« Quant à Orphaned Land il est surprenant qu’ils n’aient pas encore gagné de Prix Nobel de la Paix puisque leur message n’est que pure vérité. » The Age of Metal.

Quand on est noir, qu’on se présente à un salon de tatouage à Châtelet – Les Halles pour se faire graver la couverture d’album d’un groupe de Death Metal sur les côtes ça fait tourner les têtes dans le salon.

Quand en plus on explique que le groupe de Death en question est Israélien et promeut un message de paix, d’universalisme, et de rapprochement entre les Juifs et les Musulmans, dans une France en prise au Dieudonisme ça fait gamberger.

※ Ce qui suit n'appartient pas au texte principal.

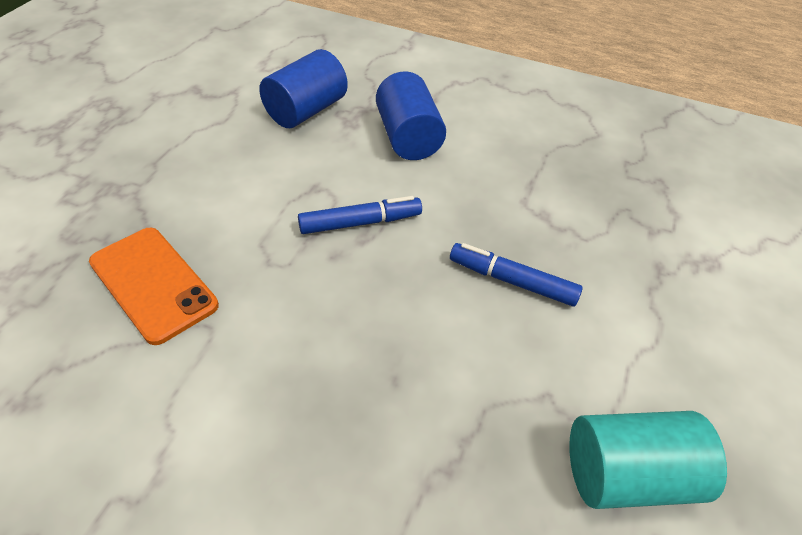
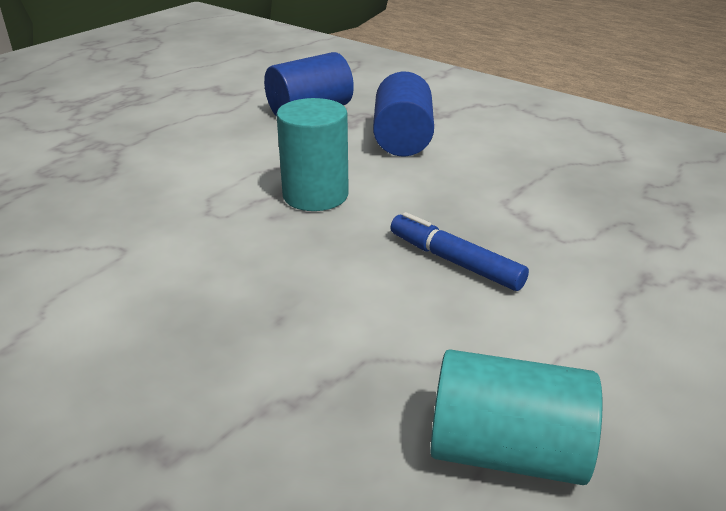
camera: 20 degrees right, 15 degrees down
(153, 283) = (93, 212): orange phone -> none
(360, 222) = (315, 195): blue marker -> turquoise cylinder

Idan Raichel et autres Oi Va Voi inspirent surement plus la paix qu’un style iconifié par un chanteur décapitant une chauve-souris avec les dents. La musique a pourtant véritablement tendance à adoucir les mœurs, même à 240 décibels.

La preuve en est, Orphaned Land groupe profondément éclectique mêle les influences moyen orientales, la poésie juive hébraïque et les guitares cinglantes du métal occidental ou on distingue une cithare, une derbouka, des chants lyriques arabes, et des paroles qui touchent par leur simplicité et leur profondeur.

Voyez vous-même :

Jésus déchiré entre Marie et Marie Madeleine, un barillet iconique en lieu des saints et des chérubins de la renaissance ? Une nation promettant une terre orpheline ? Le groupe n’a pas froid aux yeux, et la force de ses convictions.

Ce qu’Orphaned Land met en avant est tout d’abord la cohésion avec leur culture et le judaïsme, en puisant dans la littérature juive « Mizrahi » du Yémen d’il y a cinq cents ans comme le morceau Sapari chanté en hébreu d’époque, ou Olat Ha’Tamid du Rabin Yéménite du 18éme siècle Shalom Shabazi.

Le groupe se veut également une critique du militarisme étatique, qu’ils perçoivent comme l’endoctrinement d’une jeunesse dont les repères sont flous. Le morceau Fail traite de la détresse psychologique du jeune soldat, confronté à une réalité plus complexe, et plus personnelle, que le tableau peint, et les principes inculqués par le service militaire.

Dans un pays aussi riche de diversité qu’Israël ou les vagues d’immigration successives se confrontent aux idées reçues du conflit, cette ouverture vers la culture Juive du monde arabe est un appel à la paix autant internationalement qu’au sein d’un pays qui cherche encore à se définir.

Quant à moi, j’ai mal aux côtes, mais ça en valait la peine.